Bangladesh avant les élections : le gourou du microcrédit lutte contre l’emprisonnement

Muhammad Yunus, prix Nobel de la paix, se défend contre une peine de prison et des accusations que ses partisans qualifient de politiquement motivées.

BOMBAI | Suite à sa condamnation pour violations présumées du droit du travail au Bangladesh, le prix Nobel de la paix Muhammad Yunus a annoncé mardi qu’il faisait appel de sa peine de six mois de prison. Il s’agit de la première condamnation de l’économiste de 83 ans dans une série de procédures.

Il est également accusé de corruption et de blanchiment d’argent. Selon ses partisans, ces procédures sont toutes motivées par des raisons politiques.

Yunus et trois dirigeants de l’entreprise à but non lucratif Grameen Telecom, qu’il a fondée en 1995 pour fournir des services téléphoniques dans les zones rurales, ont été condamnés lundi. Selon le tribunal du travail, ils n’avaient pas réussi à donner un emploi permanent à 67 personnes et à créer un fonds social pour les salariés. Cependant, les condamnés ont eu la possibilité de faire appel et restent initialement en liberté sous caution pendant un mois.

« J’ai été puni pour un crime que je n’avais pas commis. C’est mon destin et celui de la nation », a déclaré Yunus. Il a appelé la population à se lever contre l’injustice et pour la démocratie et les droits de l’homme. En août, plus de 100 lauréats du prix Nobel ont condamné dans une lettre le harcèlement juridique contre Yunus. Le gouvernement a qualifié cela d’ingérence étrangère.

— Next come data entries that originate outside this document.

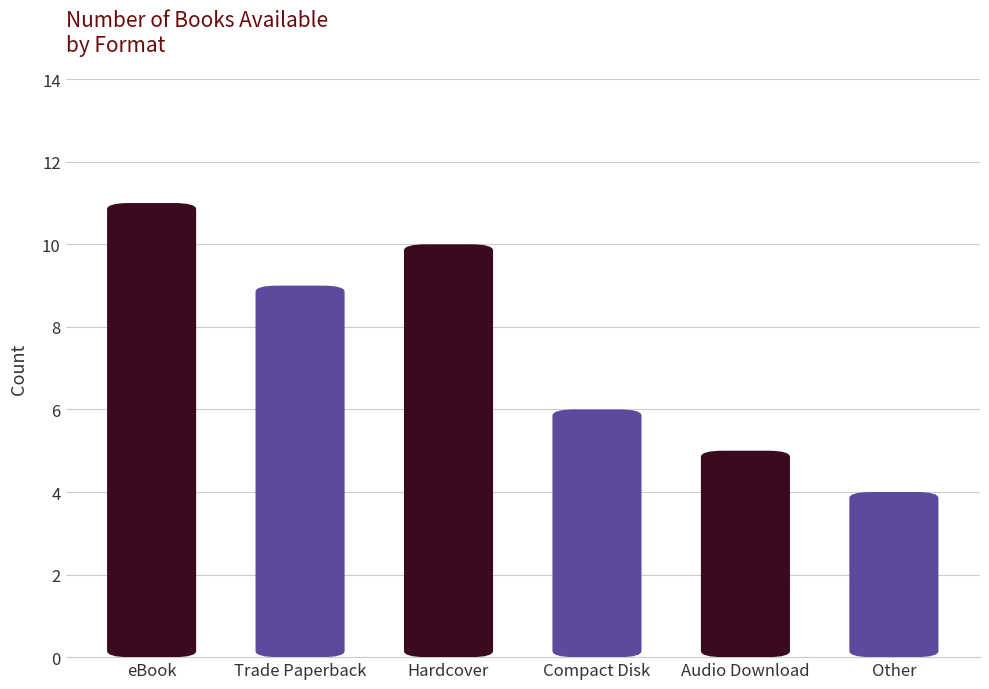

At which label does the data first exceed 9?

eBook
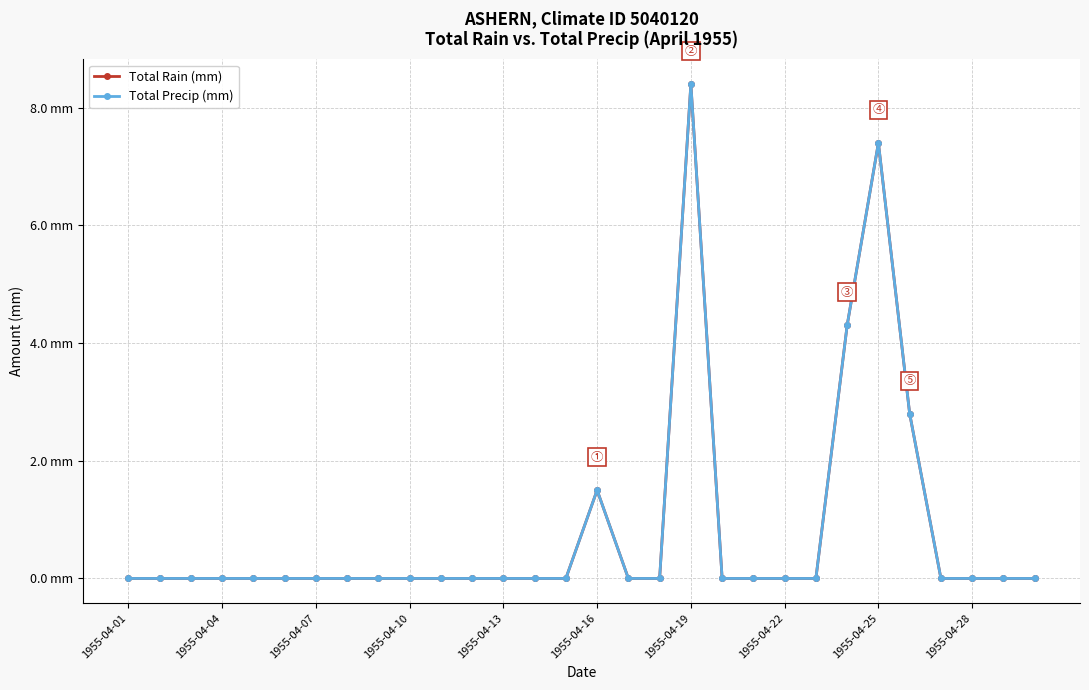

Is this an area chart (filled region under the line)?

No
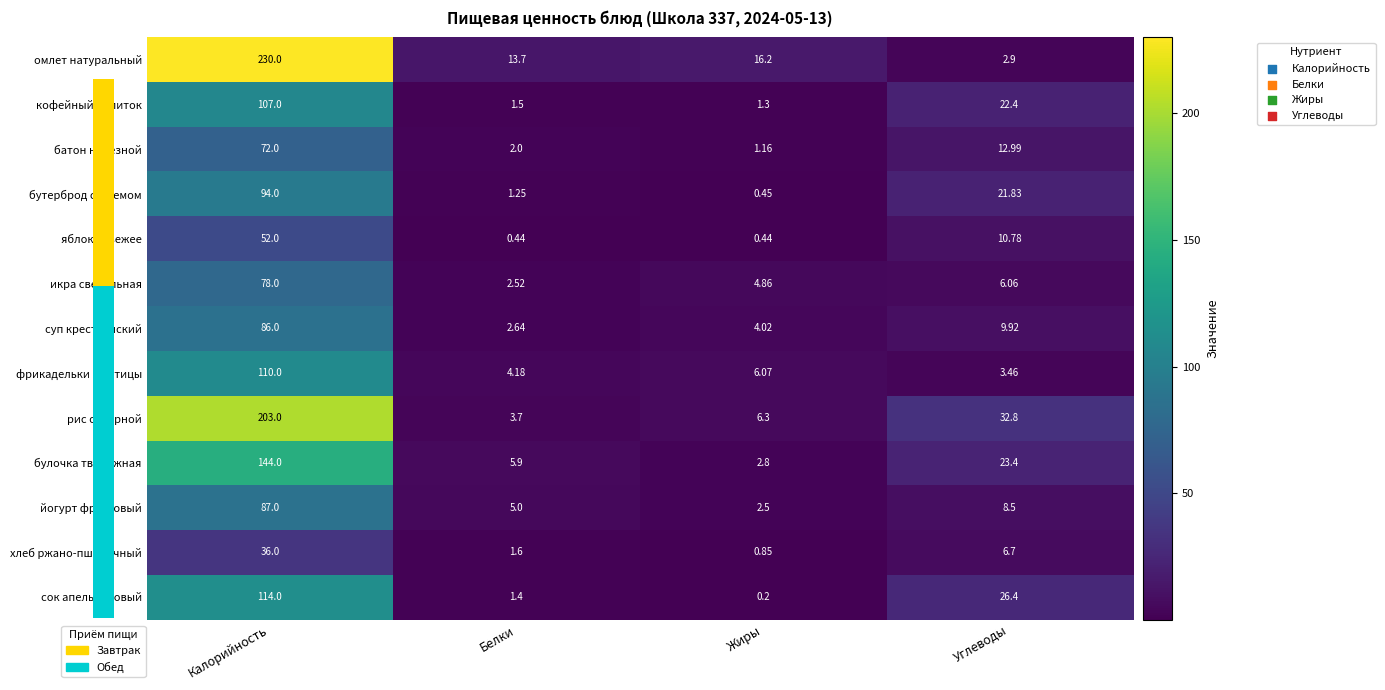

List the series in order of their peak value, lowest first.

хлеб ржано-пшеничный, яблоко свежее, батон нарезной, икра свекольная, суп крестьянский, йогурт фруктовый, бутерброд с джемом, кофейный напиток, фрикадельки из птицы, сок апельсиновый, булочка творожная, рис отварной, омлет натуральный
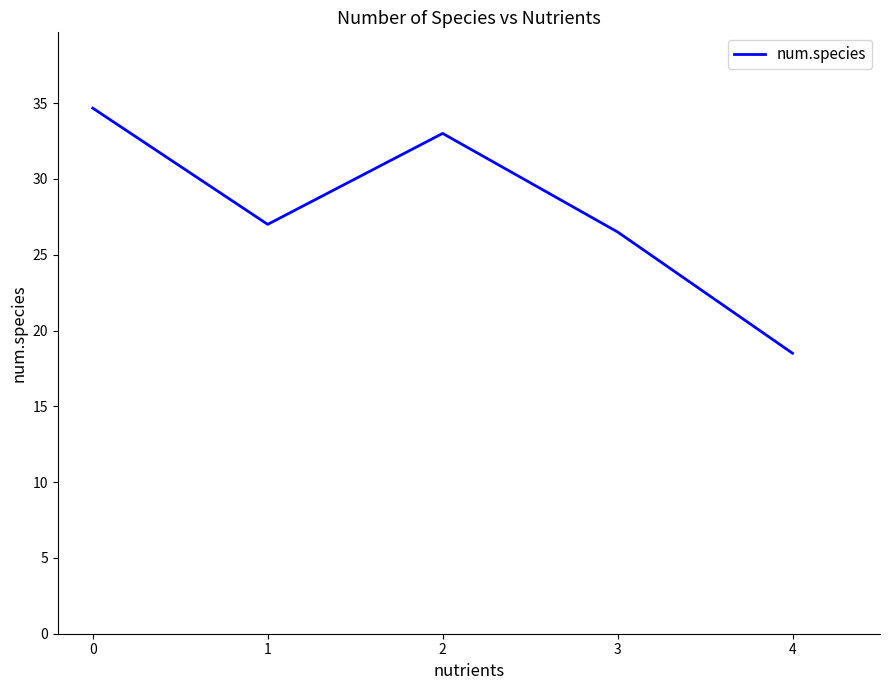

True or false: there are more than 1 points higher than both neighbors.

False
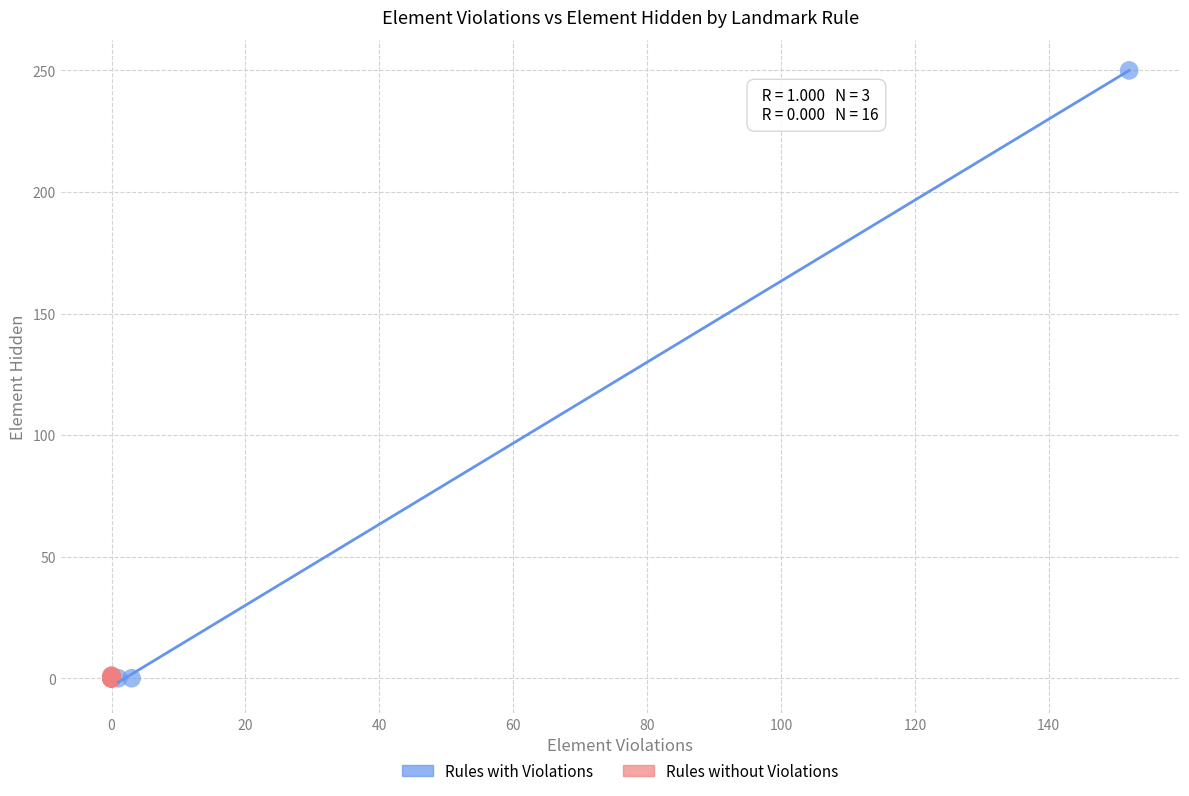

Which series contains the highest Y value?

Rules with Violations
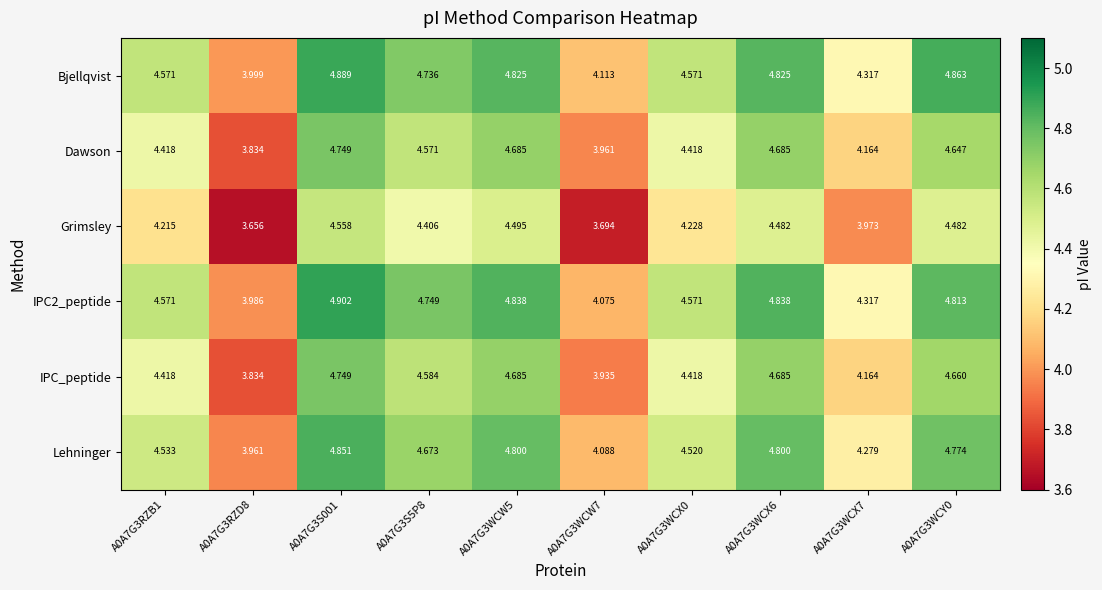

Which series has the largest total across all categories?

Bjellqvist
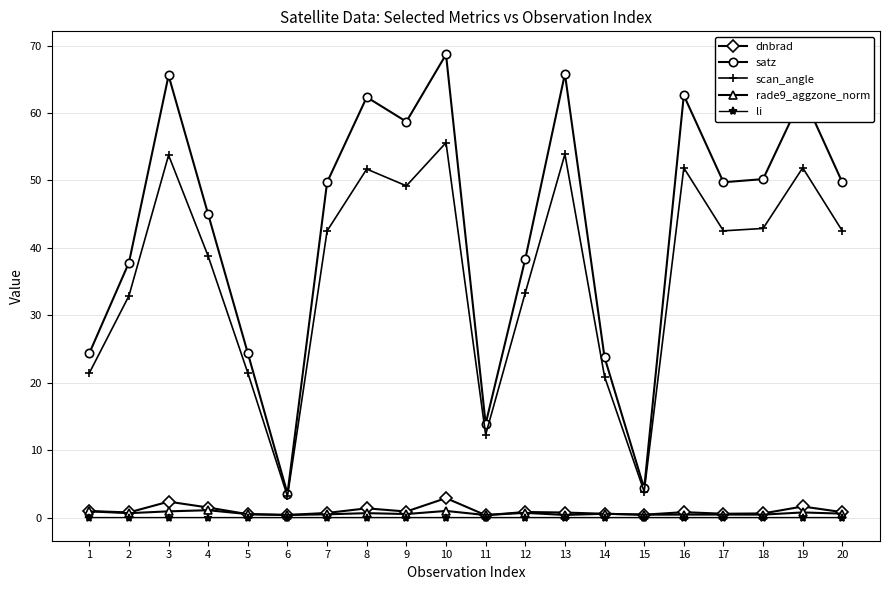

True or false: scan_angle and li intersect in this chart.

False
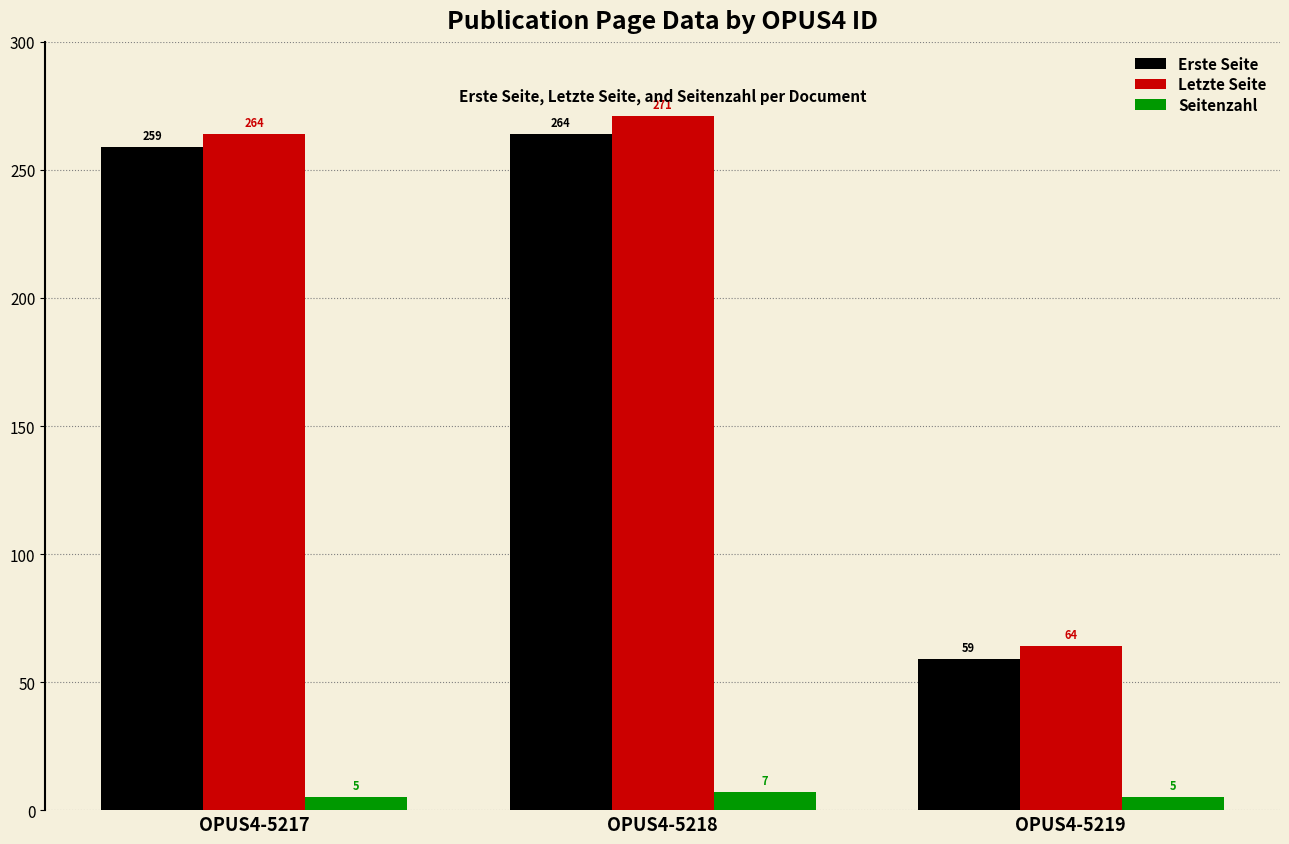

How many categories are shown in the chart?

3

ai : « Symbole des droits humains assiégés au Bangladesh »

Amnesty International (AI) a décrit le procès de Yunus comme une violation flagrante du droit du travail et du système judiciaire, ainsi que comme une mesure de représailles politiques contre son travail. Son cas « est emblématique de la situation fragilisée des droits de l’homme au Bangladesh, où les autorités ont érodé les libertés et forcé les critiques à se soumettre », a déclaré la Secrétaire générale d’Amnesty International, Agnès Callamard.

Pionnier du microcrédit, Yunus est devenu mondialement célèbre grâce au prix Nobel qui lui a été décerné et à la Grameen Bank qu’il a fondée en 2006. Depuis 1983, la « Banque des Pauvres » a rendu les microcrédits populaires auprès de personnes qui n’étaient auparavant pas considérées comme solvables. Le concept a trouvé de nombreux partisans en Occident et a été déclaré comme un remède miracle contre la pauvreté.

Les problèmes que le microcrédit peut engendrer n’ont été abordés que plus tard et repris par le Premier ministre Sheikh Hasina, lorsque Yunus envisageait de se lancer en politique. Elle l’accusait de « sucer le sang des pauvres ».

Depuis le retour au pouvoir de la Ligue Awami de Hasina en 2009, Yunus subit une pression croissante. Il a été expulsé de la magistrature en 2011, ce que le plus haut tribunal du Bangladesh a ensuite confirmé.

Fausses informations sensibles sur Yunus

Il y a eu récemment de nombreuses fausses informations à son sujet. Les médias d’État ont cité un responsable de la Ligue Awami du Premier ministre Hasina : Yunus avait fait don de 10 millions de dollars à Israël. Cela serait extrêmement sensible au Bangladesh musulman, qui ne reconnaît pas officiellement Israël.

Le dossier contre Yunus montre également la situation tendue avant les élections du 7 janvier, une nouvelle fois boycottées par l’opposition.